> _Kaynak metin_:
KAYSERİ YENİ ÜRÜNLERLE TANIŞACAK

İl Gıda Tarım ve Hayvancılık Müdürü Özkan Kayacan, Türkiye'den yurtdışına giden ürünler üzerine ve Kayseri iklimine uygun yeni ürün bitkilerini getirdiklerini söyleyerek, adeta Kayseri'nin yeni ürünlerle tanışacağının haberini verdi.

Söyleşi bölümümüze bu kez de İl Gıda Tarım ve Hayvancılık Müdürü Özkan Kayacan’ı konuk ettik. Bugün söyleşimizin ilk kısmını sizinle paylaşıyoruz. Söyleşimizin ilk kısmında Özkan Kayacan ile müdürlüğün son yıllarda ortaya koyduğu faaliyetlerini ve devam eden çalışmalarını konuştuk. Kayacan, şuanda Türkiye’den yurtdışına gitmiş birçok ürün olduğunu ve onlar üzerine araştırma yaptıklarını söyledi. Kayacan: “Şuan siyah mercimek üzerine bir çalışma yapıyoruz. Onun tohumunu getiriyoruz. Çok verimli kıraçta yetişebiliyor. Bununla ilgili Türkiye’de her hangi bir akademik çalışma yok ya da çok kısıtlı. Bunun Türkiye’ye adapte olacak çeşitlerini getiriyoruz. Bununla ilgili 4 – 5 tane daha ürün bitki getiriyoruz inşallah. Bunları da Türkiye’de ilk deneyen biz olacağız bunun yanında Kayseri’de geçen hafta yine 4 tane yeni buğday çeşidi 2 tane arpa çeşidi getirdik. Bunu 16 tane ilçede denedik vatandaşlara gerekli bilgiyi verdik” diyerek Kayseri’nin yeni ürünlerle tanışacağının adeta haberini verdi.

> _Girdi kayıtları_:
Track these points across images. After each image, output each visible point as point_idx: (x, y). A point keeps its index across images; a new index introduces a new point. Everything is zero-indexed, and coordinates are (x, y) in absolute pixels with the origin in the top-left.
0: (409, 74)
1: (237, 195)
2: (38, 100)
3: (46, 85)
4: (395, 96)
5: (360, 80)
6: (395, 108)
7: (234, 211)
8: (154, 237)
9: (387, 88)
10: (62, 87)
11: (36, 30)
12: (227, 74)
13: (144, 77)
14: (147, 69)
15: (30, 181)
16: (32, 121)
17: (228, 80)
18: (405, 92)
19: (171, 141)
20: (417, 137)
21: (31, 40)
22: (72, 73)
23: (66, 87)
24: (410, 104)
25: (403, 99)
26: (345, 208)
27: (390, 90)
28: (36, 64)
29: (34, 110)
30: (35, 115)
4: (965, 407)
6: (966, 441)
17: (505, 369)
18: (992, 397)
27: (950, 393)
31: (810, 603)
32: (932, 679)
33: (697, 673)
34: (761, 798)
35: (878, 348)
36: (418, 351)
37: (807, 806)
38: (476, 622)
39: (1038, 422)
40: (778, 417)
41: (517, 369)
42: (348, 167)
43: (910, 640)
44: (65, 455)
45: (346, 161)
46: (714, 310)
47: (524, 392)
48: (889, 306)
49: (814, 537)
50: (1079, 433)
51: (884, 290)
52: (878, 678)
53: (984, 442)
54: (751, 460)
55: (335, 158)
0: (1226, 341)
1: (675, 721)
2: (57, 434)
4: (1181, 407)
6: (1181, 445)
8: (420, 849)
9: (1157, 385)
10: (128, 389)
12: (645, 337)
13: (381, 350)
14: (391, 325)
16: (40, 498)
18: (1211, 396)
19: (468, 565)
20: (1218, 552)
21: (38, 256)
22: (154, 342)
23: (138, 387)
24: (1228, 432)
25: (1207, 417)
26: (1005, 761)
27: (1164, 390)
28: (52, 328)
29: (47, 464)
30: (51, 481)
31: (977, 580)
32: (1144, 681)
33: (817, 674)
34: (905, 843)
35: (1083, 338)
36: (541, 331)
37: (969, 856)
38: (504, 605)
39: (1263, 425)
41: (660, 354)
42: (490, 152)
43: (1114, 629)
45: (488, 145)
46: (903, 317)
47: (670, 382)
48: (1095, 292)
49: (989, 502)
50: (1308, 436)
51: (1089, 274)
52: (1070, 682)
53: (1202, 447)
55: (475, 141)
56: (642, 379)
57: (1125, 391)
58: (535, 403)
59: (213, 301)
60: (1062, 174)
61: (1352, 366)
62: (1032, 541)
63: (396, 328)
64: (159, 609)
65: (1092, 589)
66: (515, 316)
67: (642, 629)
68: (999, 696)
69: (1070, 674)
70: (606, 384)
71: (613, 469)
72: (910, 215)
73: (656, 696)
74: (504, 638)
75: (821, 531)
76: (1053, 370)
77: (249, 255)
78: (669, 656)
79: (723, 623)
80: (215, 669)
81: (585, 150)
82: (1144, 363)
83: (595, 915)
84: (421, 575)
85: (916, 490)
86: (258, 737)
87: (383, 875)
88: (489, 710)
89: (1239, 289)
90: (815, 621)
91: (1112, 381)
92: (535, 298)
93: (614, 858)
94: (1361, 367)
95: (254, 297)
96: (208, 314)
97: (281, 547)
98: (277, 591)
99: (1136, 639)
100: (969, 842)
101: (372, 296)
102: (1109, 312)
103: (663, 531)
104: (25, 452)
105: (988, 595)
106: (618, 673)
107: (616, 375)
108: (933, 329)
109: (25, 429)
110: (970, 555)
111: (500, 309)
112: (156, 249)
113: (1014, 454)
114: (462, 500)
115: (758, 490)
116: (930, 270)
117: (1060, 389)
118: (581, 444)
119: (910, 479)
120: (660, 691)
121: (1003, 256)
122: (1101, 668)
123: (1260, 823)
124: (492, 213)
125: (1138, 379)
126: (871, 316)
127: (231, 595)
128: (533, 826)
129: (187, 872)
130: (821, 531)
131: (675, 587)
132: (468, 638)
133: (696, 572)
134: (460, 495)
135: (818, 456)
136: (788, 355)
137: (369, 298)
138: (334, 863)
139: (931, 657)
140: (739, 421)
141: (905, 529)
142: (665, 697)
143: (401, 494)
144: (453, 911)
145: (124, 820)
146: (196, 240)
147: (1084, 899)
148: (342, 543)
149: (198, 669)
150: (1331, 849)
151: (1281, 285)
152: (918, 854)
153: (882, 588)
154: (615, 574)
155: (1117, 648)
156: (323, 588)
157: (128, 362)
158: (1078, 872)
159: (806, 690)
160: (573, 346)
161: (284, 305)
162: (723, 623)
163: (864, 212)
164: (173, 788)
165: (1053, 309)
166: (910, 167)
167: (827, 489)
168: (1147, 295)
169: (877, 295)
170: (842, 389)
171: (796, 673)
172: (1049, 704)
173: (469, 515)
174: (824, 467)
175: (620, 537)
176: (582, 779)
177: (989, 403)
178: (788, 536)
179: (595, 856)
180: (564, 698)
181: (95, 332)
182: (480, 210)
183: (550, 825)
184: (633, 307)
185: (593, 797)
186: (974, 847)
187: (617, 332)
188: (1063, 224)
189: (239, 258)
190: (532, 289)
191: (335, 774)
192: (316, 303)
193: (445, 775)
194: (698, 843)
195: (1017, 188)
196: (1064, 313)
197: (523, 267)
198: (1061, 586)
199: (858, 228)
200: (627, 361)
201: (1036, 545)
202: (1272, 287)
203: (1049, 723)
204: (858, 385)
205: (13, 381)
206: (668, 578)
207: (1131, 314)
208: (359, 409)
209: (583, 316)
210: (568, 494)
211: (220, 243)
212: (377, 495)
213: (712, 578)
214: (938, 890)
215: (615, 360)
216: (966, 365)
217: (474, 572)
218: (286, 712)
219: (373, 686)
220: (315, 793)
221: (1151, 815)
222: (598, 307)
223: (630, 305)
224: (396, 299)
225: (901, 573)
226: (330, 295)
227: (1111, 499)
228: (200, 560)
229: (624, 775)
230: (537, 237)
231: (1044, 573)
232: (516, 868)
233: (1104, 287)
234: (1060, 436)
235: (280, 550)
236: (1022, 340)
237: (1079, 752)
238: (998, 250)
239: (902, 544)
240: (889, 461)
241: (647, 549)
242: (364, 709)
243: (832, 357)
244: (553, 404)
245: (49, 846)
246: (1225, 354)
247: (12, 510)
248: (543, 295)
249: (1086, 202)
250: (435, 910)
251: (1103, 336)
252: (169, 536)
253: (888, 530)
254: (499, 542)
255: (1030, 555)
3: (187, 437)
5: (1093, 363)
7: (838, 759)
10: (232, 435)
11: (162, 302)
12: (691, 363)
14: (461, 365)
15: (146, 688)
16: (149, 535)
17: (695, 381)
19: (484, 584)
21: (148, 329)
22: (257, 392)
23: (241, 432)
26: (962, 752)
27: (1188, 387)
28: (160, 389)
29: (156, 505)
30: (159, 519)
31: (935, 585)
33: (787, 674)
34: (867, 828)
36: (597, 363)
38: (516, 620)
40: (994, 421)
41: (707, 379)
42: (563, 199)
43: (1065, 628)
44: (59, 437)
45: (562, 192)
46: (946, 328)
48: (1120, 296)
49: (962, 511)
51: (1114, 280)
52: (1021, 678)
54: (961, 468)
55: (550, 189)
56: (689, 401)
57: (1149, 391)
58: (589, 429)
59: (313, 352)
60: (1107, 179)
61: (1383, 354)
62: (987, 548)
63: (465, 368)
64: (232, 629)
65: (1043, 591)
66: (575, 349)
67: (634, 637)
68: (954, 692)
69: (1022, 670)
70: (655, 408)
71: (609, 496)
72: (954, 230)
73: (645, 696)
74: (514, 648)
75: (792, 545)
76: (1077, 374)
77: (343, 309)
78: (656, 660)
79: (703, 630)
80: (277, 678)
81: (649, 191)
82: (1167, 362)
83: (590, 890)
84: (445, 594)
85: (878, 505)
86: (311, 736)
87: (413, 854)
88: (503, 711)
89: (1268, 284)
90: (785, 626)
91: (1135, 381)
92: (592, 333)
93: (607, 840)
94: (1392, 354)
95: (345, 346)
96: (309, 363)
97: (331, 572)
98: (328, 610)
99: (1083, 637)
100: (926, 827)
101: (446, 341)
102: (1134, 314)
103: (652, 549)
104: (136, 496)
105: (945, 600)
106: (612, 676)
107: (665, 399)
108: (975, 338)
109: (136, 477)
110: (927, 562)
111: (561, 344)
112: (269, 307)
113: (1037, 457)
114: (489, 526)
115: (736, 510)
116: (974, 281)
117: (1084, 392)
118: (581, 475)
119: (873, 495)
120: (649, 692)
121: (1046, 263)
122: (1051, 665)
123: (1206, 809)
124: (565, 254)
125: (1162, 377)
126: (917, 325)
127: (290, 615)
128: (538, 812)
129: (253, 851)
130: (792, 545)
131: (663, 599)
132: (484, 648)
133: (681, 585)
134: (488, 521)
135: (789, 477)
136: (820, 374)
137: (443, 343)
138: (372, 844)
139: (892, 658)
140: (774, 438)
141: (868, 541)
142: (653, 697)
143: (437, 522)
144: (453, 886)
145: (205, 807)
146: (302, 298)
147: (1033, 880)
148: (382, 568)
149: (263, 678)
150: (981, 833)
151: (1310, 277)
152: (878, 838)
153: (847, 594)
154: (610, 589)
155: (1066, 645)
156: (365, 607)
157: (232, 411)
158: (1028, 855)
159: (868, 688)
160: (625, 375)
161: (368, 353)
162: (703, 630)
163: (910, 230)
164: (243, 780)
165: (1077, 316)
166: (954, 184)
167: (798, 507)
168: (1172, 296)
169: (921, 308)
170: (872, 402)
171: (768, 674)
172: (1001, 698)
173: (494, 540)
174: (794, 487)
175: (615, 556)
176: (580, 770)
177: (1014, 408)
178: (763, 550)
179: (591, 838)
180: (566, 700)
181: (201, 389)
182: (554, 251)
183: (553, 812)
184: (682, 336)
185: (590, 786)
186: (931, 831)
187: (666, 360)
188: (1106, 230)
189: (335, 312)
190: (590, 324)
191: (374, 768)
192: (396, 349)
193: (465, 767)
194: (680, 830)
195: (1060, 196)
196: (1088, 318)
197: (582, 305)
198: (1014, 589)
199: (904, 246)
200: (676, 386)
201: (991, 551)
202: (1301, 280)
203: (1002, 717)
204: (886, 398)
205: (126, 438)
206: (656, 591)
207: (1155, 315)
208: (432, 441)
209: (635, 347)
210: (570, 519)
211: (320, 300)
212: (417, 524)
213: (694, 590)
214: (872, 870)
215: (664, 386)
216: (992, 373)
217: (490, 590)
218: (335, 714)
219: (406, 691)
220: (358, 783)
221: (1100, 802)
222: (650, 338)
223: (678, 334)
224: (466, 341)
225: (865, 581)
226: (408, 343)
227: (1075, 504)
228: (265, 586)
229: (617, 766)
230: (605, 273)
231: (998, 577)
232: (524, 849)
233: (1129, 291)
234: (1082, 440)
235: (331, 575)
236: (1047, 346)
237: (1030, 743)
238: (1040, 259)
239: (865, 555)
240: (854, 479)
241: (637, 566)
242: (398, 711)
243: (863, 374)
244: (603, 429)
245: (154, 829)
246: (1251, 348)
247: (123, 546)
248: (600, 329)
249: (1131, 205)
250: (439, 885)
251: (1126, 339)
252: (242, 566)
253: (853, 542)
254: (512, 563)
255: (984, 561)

> _Yönergeler_:
• a. Listede "31: (810, 603)" ifadesini içeren satırdan başlayıp "8: (420, 849)" ifadesini içeren satıra kadar uzanan satırları, iki uç da dahil ve boş satırlar hariç olmak üzere, "Sıra" ve "Satır" sütunlarından oluşan bir Markdown tablosu olarak yeniden yazın.
• b. Kayseri'de denenen yeni ürün çalışmalarını anlatan haberi kaldığı noktadan sürdürün.

> _Yanıtlar_:
• a.
| Sıra | Satır |
|---|---|
| 1 | 31: (810, 603) |
| 2 | 32: (932, 679) |
| 3 | 33: (697, 673) |
| 4 | 34: (761, 798) |
| 5 | 35: (878, 348) |
| 6 | 36: (418, 351) |
| 7 | 37: (807, 806) |
| 8 | 38: (476, 622) |
| 9 | 39: (1038, 422) |
| 10 | 40: (778, 417) |
| 11 | 41: (517, 369) |
| 12 | 42: (348, 167) |
| 13 | 43: (910, 640) |
| 14 | 44: (65, 455) |
| 15 | 45: (346, 161) |
| 16 | 46: (714, 310) |
| 17 | 47: (524, 392) |
| 18 | 48: (889, 306) |
| 19 | 49: (814, 537) |
| 20 | 50: (1079, 433) |
| 21 | 51: (884, 290) |
| 22 | 52: (878, 678) |
| 23 | 53: (984, 442) |
| 24 | 54: (751, 460) |
| 25 | 55: (335, 158) |
| 26 | 0: (1226, 341) |
| 27 | 1: (675, 721) |
| 28 | 2: (57, 434) |
| 29 | 4: (1181, 407) |
| 30 | 6: (1181, 445) |
| 31 | 8: (420, 849) |

• b.
ÖNCELİKLE SİZİ TANIYABİLİR MİYİZ?

Aslen Burdur’luyum. 6 yıldan fazla bir zamandır Kayseri’deyim. 4 yıl İl Özel İdare’sinde Tarım Daire Başkanlığı yaptım. 2 yıldır da Gıda Tarım ve Hayvancılık İl Müdürü olarak görev yapmaktayım. Bu sektörde hizmet olarak 23’ncü yılım. Bakanlığa tarım yüksekokuluna öğrenci olarak başladım. 27 yıldır bakanlığın içerisindeyim. Tabiri caizse hem mektepli hem de alaylıyız. Ziraat meslek lisesi mezunu olarak üniversiteye geçtiğimiz için de bu bakanlığın her kademesinde görev aldım.

2014 YILINDA NE GİBİ ÇALIŞMALAR YÜRÜTTÜNÜZ?

Bizim asli görevlerimizden biri bakanlığın ve merkezi hükümetin her türlü yatırım, teşvik ve primlerinin bu şehirdekilere aktarılması… Yani biz tüm bakanlığın teşvik ve primlerini aktarmakla görevliyiz. İkinci görevimiz denetim… Gıdadan zirai ilaçlara kadar her türlü üründeki denetimi sağlamak. Üçüncü görevimiz ise eğitim… Bununla ilgili bakanlığımızda daire başkanlığımız var.

BU YIL YAPILAN MADDİ TEŞVİKLERİN ORANI NE?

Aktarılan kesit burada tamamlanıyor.